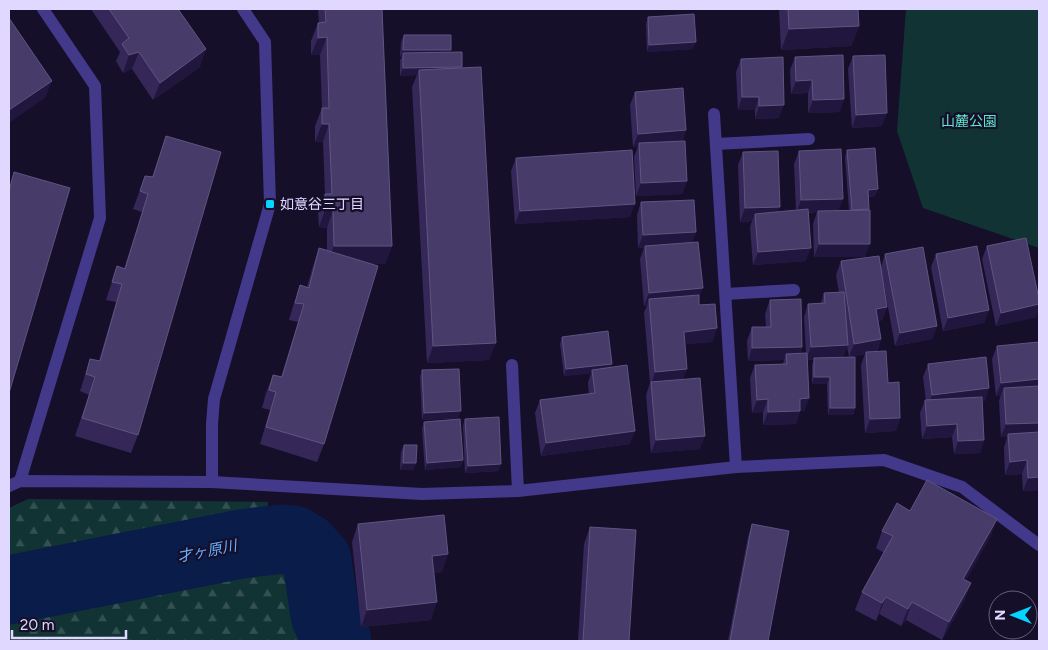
<svg xmlns="http://www.w3.org/2000/svg" width="1048" height="650" font-family="Figtree,'Noto Sans JP',sans-serif">
<defs>
<pattern id="forest-firs" width="22" height="20" patternUnits="userSpaceOnUse" patternTransform="scale(1.25)"><rect width="22" height="20" fill="#123334"/><path d="M5 1l3.5 6h-7zM16 11l3.5 6h-7z" fill="#345052"/></pattern>
</defs>
<rect width="100%" height="100%" fill="#160f2a"/>
<path fill="url(#forest-firs)" d="M28,499L268,502L267,519L275,550L298,570L301,605L318,641H9V508Z"/>
<path fill="#123334" d="M906,9H1039V248L923,208L897,131Z"/>
<g fill="none" stroke-linecap="round" stroke-linejoin="round">
<path stroke="#091c4a" stroke-width="69" d="M9,590L241,544L281,539L293,540L306,548L317,560L325,615L337,641"/>
<path stroke="#42398b" stroke-width="12" d="M714,114L736,467
M716,144L809,139
M726,294L794,290
M512,365L518,491
M20,481L100,218L95,86L43,9
M212,482V424L214,399L270,204L265,42L243,9"/>
<path stroke="#42398b" stroke-width="12" d="M9,486L20,481L212,482L422,494L518,491L736,467L884,460L962,487L1039,545"/>
</g>
<path fill="#352859" d="M91,9H178L200,67L153,100L132,69L123,73L116,61L120,52Z
M318,9H382L392,246L385,264H373L324,444L317,462L260,444L270,410L262,408L266,393L273,375L281,377L298,322L289,320L294,303L300,285L307,287L313,266L319,248L327,250V228L319,227L318,212L325,194L323,142H315V126L322,108L320,55H311V41L318,23H319Z
M779,9H858L859,26L851,46L781,50Z
M648,17L693,49L647,52L646,24Z
M404,35L450,53L461,68L489,360L427,363L412,87L417,75L400,76V60L402,57H400L401,42Z
M853,56L882,126L852,128L848,69Z
M795,57L840,112L808,113V93L791,94L790,70Z
M741,59L779,118L755,119V110H738L736,72Z
M635,92L686,130L682,142L687,181L682,194L636,196L634,157L638,146L633,147L630,105Z
M166,136L138,435L131,453L75,436L89,395L80,391L90,359L99,361L116,302L106,300L117,266L124,269L142,212L133,209L145,176L152,177Z
M847,150L875,196L868,197L869,210L865,257H814L813,224L817,212L808,213L806,261L753,265L750,227L752,221L740,222L738,165L743,152L779,212L796,210L794,164L799,151L838,210H849L845,157Z
M516,158L630,217L515,224L511,171Z
M641,202L696,232L692,242L699,305L717,328L712,342L685,344L683,379L700,449L651,453L646,395L650,383L644,312L647,306H644L640,259L644,248H638L637,215Z
M987,246L1039,299V307L1036,317L996,326L982,259Z
M885,254L937,326L932,339L895,346L883,279L887,307L882,320L878,321L881,339L877,351L900,418L896,431L865,433L861,365L865,354L849,357L847,346L843,357L855,408L853,415H828L827,384H812V365L814,360H807L809,398L804,411H800L796,424L763,425V412L752,413L750,378L755,365L783,364L784,360L748,361L747,341L752,327H766L765,314L770,300L802,347L800,354L806,353L804,317L808,304L821,303L824,293L839,292L836,275L841,261L881,267Z
M936,254L989,310L984,323L943,331L931,267Z
M562,337L612,364L611,367L630,444L541,456L535,413L540,400L589,394L588,383L591,373L564,376L560,344Z
M997,346L1039,490L1023,491L1022,474L1005,475L1004,448L1007,437H1001L999,401L1001,395L996,396L992,359Z
M928,364L989,388L985,401H982L984,440L980,453L954,454L952,437L922,439L920,413L925,400H926L923,377Z
M422,370L458,418L422,420L420,377Z
M465,419L499,471L465,473L463,426Z
M424,422L463,460L460,467L425,470L422,429Z
M404,445L414,470H400L401,452Z
M910,511L997,519L990,537L966,580L971,583L964,601L942,640L906,620L901,626L879,614L876,621L855,610L862,592L884,553L876,548L882,531Z
M358,524L442,572L434,573L431,620L361,627L352,542Z
M752,524L768,641H728L748,537Z
M590,527L629,641H578L584,544Z"/>
<path fill="#21163e" d="M859,26L851,46L781,50L789,29Z
M327,37L320,55H311L318,38Z
M696,42L693,49L647,52L649,45Z
M206,49L200,67L153,100L160,83Z
M403,50H451L448,57L403,53L402,57H400Z
M139,52L132,69L123,73L129,55Z
M462,67L419,70L417,75L400,76L403,68Z
M812,80L808,93L791,94L796,81Z
M52,81L45,98L9,123V110Z
M742,97H759L755,110H738Z
M844,99L840,112L808,113L813,100Z
M784,105L779,118L755,119L759,106Z
M887,113L882,126L852,128L856,115Z
M322,124H329L323,142H315Z
M686,130L681,144L639,143L638,146L633,147L638,134Z
M687,181L682,194L636,196L641,183Z
M878,189L875,196L865,197L868,190Z
M843,199L838,212L818,211L817,212L796,213L801,200Z
M635,204L630,217L515,224L520,211Z
M780,207L775,220L755,214L752,221L740,222L745,208Z
M325,210H333L327,228L319,227Z
M696,232L691,245L638,248L643,235Z
M819,244H870L865,257H814Z
M334,246H392L385,264H327Z
M811,248L806,261L753,265L758,252Z
M703,288L698,301L649,299L647,306H644L649,293Z
M1039,304V307L1036,317L996,326L1001,313Z
M887,307L882,320L871,322L876,309Z
M989,310L984,323L943,331L948,318Z
M937,326L932,339L895,346L900,333Z
M717,328L712,342L679,345L684,332Z
M881,339L876,352H866L865,354L849,357L854,344Z
M496,343L489,360L427,363L433,346Z
M848,345L843,358H814V360H806L811,347Z
M802,347L797,360L786,354L784,360L748,361L752,348Z
M612,364L610,371L592,370L591,373L564,376L566,369Z
M687,369L682,382L651,385L655,372Z
M814,377H830L827,384H812Z
M1039,379V392L1004,388L1001,395L996,396L1001,383Z
M989,388L985,401L927,408L932,395Z
M809,398L804,411H800L796,424L763,425L768,412L800,399Z
M768,399L763,412L752,413L757,400Z
M830,408H855L853,415H828Z
M461,411L458,418L422,420L424,413Z
M900,418L896,431L865,433L870,419Z
M1039,423V436L1008,434L1007,437H1001L1006,424Z
M957,424L952,437L922,439L927,426Z
M635,431L630,444L541,456L546,443Z
M705,436L700,449L651,453L656,440Z
M984,440L980,453L954,454L958,441Z
M463,460L460,467L425,470L427,463Z
M1027,460L1022,474L1005,475L1010,462Z
M403,463H416L414,470H400Z
M501,464L499,471L465,473L468,466Z
M1039,477V490L1023,491L1028,478Z
M997,519L990,537L957,597L963,579Z
M448,554L442,572L426,574L432,556Z
M971,583L964,601L942,640L949,622Z
M886,597L879,614L876,621L882,603Z
M437,602L431,620L361,627L367,610Z
M912,602L906,620L901,626L908,609Z"/>
<path fill="#473b6a" stroke="#5f5482" d="M109,9H178L206,49L160,83L139,52L129,55L122,44L129,38Z
M325,9H382L392,246H334L333,210H325V194H332L329,124H322V108H329L327,37L318,38V23L326,22Z
M788,9H858L859,26L789,29Z
M694,14L696,42L649,45L648,17Z
M9,18L52,81L9,110Z
M404,35H451V50H403Z
M462,52V67L403,68V53Z
M843,55L844,99L813,100L812,80L796,81L795,57Z
M885,55L887,113L856,115L853,56Z
M783,57L784,105L759,106V97H742L741,59Z
M481,67L496,343L433,346L419,70Z
M683,88L686,130L638,134L635,92Z
M166,136L221,152L138,435L82,418L95,377L86,374L90,359L100,361L122,284L112,282L117,266L125,269L148,194L140,191L145,176L153,177Z
M685,141L687,181L641,183L639,143Z
M875,148L878,189L868,190L869,209L852,210L847,150Z
M841,149L843,199L801,200L799,151Z
M632,150L635,204L520,211L516,158Z
M778,151L780,207L745,208L743,152Z
M14,172L70,188L9,393V191Z
M694,200L696,232L643,235L641,202Z
M808,209L811,248L758,252L755,214Z
M870,210V244H819L818,211Z
M1026,238L1039,299V304L1001,313L987,246Z
M698,242L703,288L649,293L645,246Z
M977,246L989,310L948,318L936,254Z
M923,247L937,326L900,333L885,254Z
M319,248L378,266L324,444L266,427L276,392L269,390L273,375L282,377L304,304L295,303L300,285L309,288Z
M879,256L887,307L876,309L881,339L854,344L841,261Z
M844,292L848,345L811,347L808,304L825,303L824,293Z
M699,295V305L715,304L717,328L684,332L687,369L655,372L649,299Z
M801,299L802,347L752,348V327H771L770,300Z
M608,331L612,364L566,369L562,337Z
M1039,342V379L1001,383L997,346Z
M886,351L888,383L899,382L900,418L870,419L866,352Z
M807,353L809,398L800,399V411L768,412V399L757,400L755,365L787,364L786,354Z
M855,357V408H830V377H814V358Z
M986,357L989,388L932,395L928,364Z
M627,365L635,431L546,443L540,400L595,393L592,370Z
M459,369L461,411L424,413L422,370Z
M700,378L705,436L656,440L651,382Z
M1039,386V423L1006,424L1004,388Z
M982,397L984,440L958,441L957,424L927,426L925,400Z
M499,417L501,464L468,466L465,419Z
M460,419L463,460L427,463L424,422Z
M1039,432V477L1028,478L1027,460L1010,462L1008,434Z
M404,445H417L416,463H403Z
M927,480L997,519L963,579L971,583L949,622L912,602L908,609L886,597L882,603L862,592L893,536L882,531L897,503L910,511Z
M444,515L448,554L432,556L437,602L367,610L358,524Z
M752,524L789,531L768,641H730Z
M590,527L636,530L629,641H583Z"/>
<rect fill="#04d4ff" stroke="#160f2a" stroke-width="2" x="265" y="199" width="10" height="10" rx="2.5"/>
<g text-anchor="middle" stroke-width="4.5" stroke-linejoin="round" paint-order="stroke">
<g font-size="14" fill="#5fe5cd" stroke="#160f2a">
<text x="969" y="126">山麓公園</text>
</g>
<g font-size="14" fill="#e0d8ff" stroke="#160f2a" text-anchor="start">
<text x="280" y="209">如意谷三丁目</text>
</g>
<g font-size="15" font-style="italic" fill="#66aeff" stroke="#160f2a">
<text transform="translate(207 551) rotate(-11)" y="5">才ヶ原川</text>
</g>
</g>
<rect width="1048" height="650" fill="none" stroke="#e0d8ff" stroke-width="20"/>
<g transform="translate(1013 615) rotate(270)"><circle r="24" fill="#160f2a" stroke="#675f7f"/>
<path d="M0-4L9 19L0 12L-9 19Z" fill="#04d4ff"/>
<text y="-8" font-size="14" font-weight="bold" text-anchor="middle" fill="#e0d8ff">N</text>
</g>
<path d="M12 630v8h114v-8" fill="none" stroke="#e0d8ff" stroke-width="2.5"/>
<text x="20" y="630" font-size="15" fill="#e0d8ff" stroke="#160f2a" stroke-width="4" paint-order="stroke">20 m</text>
</svg>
= = = = =
(What this task involves)
Scan the listing above, and wherever a line holds the word "middle", copy it.

(Answer space)
<g text-anchor="middle" stroke-width="4.5" stroke-linejoin="round" paint-order="stroke">
<text y="-8" font-size="14" font-weight="bold" text-anchor="middle" fill="#e0d8ff">N</text>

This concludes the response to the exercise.